Stateless constant tensor w/ DataParallel, JIT

volcacius · June 21, 2019, 11:00am

I’m currently writing a fairly complex library that exposes various Modules and I have the following requirement in multiple places that I have a hard time satisfying.
I need to be able to define a constant tensor in a Module that is initialized with some user-defined value and shape. I want the tensor to move to the correct target hardware when doing model.to(some_device), but I don’t want the value to be part of the state_dict when the model is saved/loaded, so that if the user pass a different value at init time, that value is taken and not overwritten when a state_dict is loaded.
There are possible ways around this, e.g. define a Buffer, manually exclude it from the state_dict when the model is saved, and the reload with strict=False. My issue with this is that I would basically pass on the problem to the library’s user, and having a requirement on strict=False would also expose me to all sort of other weaknesses. Instead, I want to be able to manage the problem from within the library, i.e. from the Module definition.
My only idea at the moment is to use a Buffer and override the load_state APIs of the Module, but I have never seen it done anywhere. Any sort of pointer would be highly appreciated.
The implementation should work with the JIT compiler in a DataParallel context.

Alessandro

volcacius · June 26, 2019, 2:24pm

To answer myself, I partially solved the problem for by splitting the value into a buffer with value 0 and a python constant with the user-defined value, and then summing them in the forward pass. Hopefully the JIT is smart enough to see that they are both constant, and it propagates them when required, but I haven’t verified it yet.
There is still has a requirement on strict=False though, since loading a pretrained model to which any of these layers have been added will complain about the missing buffer.
It would be nice to see a proper API for this use case, especially give the fact that constant values could be easily optimized by the JIT.

Alessandro

**Exercise requirements:**
1. From the thread on constant tensors, copy the passage that begins at the words "Stateless constant tensor" and stops after "state_dict is loaded.".
2. Render the records as a two-column CSV with the headers instruction and output, starting at the line that has "Rendered at 1500 by 844 pixels." and ending after the line that has "picture [21, 39, 1463, 804]". Make one row per record, and put each field in quotes with its line breaks replaced by spaces.

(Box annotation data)
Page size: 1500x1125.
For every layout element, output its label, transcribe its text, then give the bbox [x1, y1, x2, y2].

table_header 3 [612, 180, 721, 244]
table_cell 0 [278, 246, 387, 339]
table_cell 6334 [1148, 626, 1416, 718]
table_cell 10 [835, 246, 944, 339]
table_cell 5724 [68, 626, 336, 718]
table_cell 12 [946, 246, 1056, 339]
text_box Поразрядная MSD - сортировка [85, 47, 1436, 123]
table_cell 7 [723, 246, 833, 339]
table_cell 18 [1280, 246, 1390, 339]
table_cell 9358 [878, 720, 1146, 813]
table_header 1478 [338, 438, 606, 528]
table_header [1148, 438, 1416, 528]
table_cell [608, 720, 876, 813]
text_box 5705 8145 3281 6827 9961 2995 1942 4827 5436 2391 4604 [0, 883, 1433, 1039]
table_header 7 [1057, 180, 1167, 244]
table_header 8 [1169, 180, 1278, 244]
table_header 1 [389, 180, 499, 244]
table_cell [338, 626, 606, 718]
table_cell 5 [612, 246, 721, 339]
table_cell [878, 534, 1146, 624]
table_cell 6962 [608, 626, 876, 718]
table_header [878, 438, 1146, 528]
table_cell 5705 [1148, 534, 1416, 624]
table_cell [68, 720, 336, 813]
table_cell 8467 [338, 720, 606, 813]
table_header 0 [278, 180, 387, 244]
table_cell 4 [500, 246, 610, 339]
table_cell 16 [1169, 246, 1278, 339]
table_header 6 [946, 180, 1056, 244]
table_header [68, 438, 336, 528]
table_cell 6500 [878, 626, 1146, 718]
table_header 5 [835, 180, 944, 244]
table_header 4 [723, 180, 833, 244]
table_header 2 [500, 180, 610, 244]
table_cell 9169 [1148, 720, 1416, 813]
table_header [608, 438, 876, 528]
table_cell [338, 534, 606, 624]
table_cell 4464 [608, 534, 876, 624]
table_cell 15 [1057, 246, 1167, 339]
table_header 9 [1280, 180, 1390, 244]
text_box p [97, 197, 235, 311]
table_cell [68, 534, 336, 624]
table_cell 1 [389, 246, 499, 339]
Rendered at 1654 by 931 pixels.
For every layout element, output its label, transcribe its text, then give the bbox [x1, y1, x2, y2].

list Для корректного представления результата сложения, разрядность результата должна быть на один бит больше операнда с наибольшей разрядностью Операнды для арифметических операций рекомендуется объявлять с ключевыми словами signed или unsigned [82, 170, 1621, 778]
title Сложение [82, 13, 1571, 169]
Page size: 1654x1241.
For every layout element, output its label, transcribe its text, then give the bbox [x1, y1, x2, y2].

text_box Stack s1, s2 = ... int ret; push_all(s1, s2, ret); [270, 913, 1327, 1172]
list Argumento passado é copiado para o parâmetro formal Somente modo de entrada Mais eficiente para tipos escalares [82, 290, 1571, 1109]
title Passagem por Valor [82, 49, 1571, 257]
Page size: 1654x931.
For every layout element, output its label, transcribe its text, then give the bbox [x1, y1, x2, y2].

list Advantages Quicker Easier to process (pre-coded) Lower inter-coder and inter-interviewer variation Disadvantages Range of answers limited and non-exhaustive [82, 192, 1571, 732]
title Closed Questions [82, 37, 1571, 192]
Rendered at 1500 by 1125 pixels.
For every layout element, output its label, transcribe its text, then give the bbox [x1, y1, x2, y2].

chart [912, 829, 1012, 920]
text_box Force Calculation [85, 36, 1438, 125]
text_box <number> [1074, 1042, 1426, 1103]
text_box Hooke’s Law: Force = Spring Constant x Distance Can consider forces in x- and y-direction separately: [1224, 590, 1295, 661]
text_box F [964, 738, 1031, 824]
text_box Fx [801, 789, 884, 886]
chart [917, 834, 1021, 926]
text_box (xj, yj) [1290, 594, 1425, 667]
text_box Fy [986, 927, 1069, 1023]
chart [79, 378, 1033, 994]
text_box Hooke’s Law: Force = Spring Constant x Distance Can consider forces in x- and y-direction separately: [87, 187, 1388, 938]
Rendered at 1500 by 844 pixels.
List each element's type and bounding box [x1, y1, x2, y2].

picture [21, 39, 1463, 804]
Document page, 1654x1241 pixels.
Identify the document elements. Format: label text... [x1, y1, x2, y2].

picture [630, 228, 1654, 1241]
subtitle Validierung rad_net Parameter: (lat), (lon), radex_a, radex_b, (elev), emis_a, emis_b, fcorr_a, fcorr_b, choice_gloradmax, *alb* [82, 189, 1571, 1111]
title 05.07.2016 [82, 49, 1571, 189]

**Results in order:**
1.
Stateless constant tensor w/ DataParallel, JIT

volcacius · June 21, 2019, 11:00am

I’m currently writing a fairly complex library that exposes various Modules and I have the following requirement in multiple places that I have a hard time satisfying.
I need to be able to define a constant tensor in a Module that is initialized with some user-defined value and shape. I want the tensor to move to the correct target hardware when doing model.to(some_device), but I don’t want the value to be part of the state_dict when the model is saved/loaded, so that if the user pass a different value at init time, that value is taken and not overwritten when a state_dict is loaded.

2.
instruction,output
"Rendered at 1500 by 844 pixels. List each element's type and bounding box [x1, y1, x2, y2].","picture [21, 39, 1463, 804]"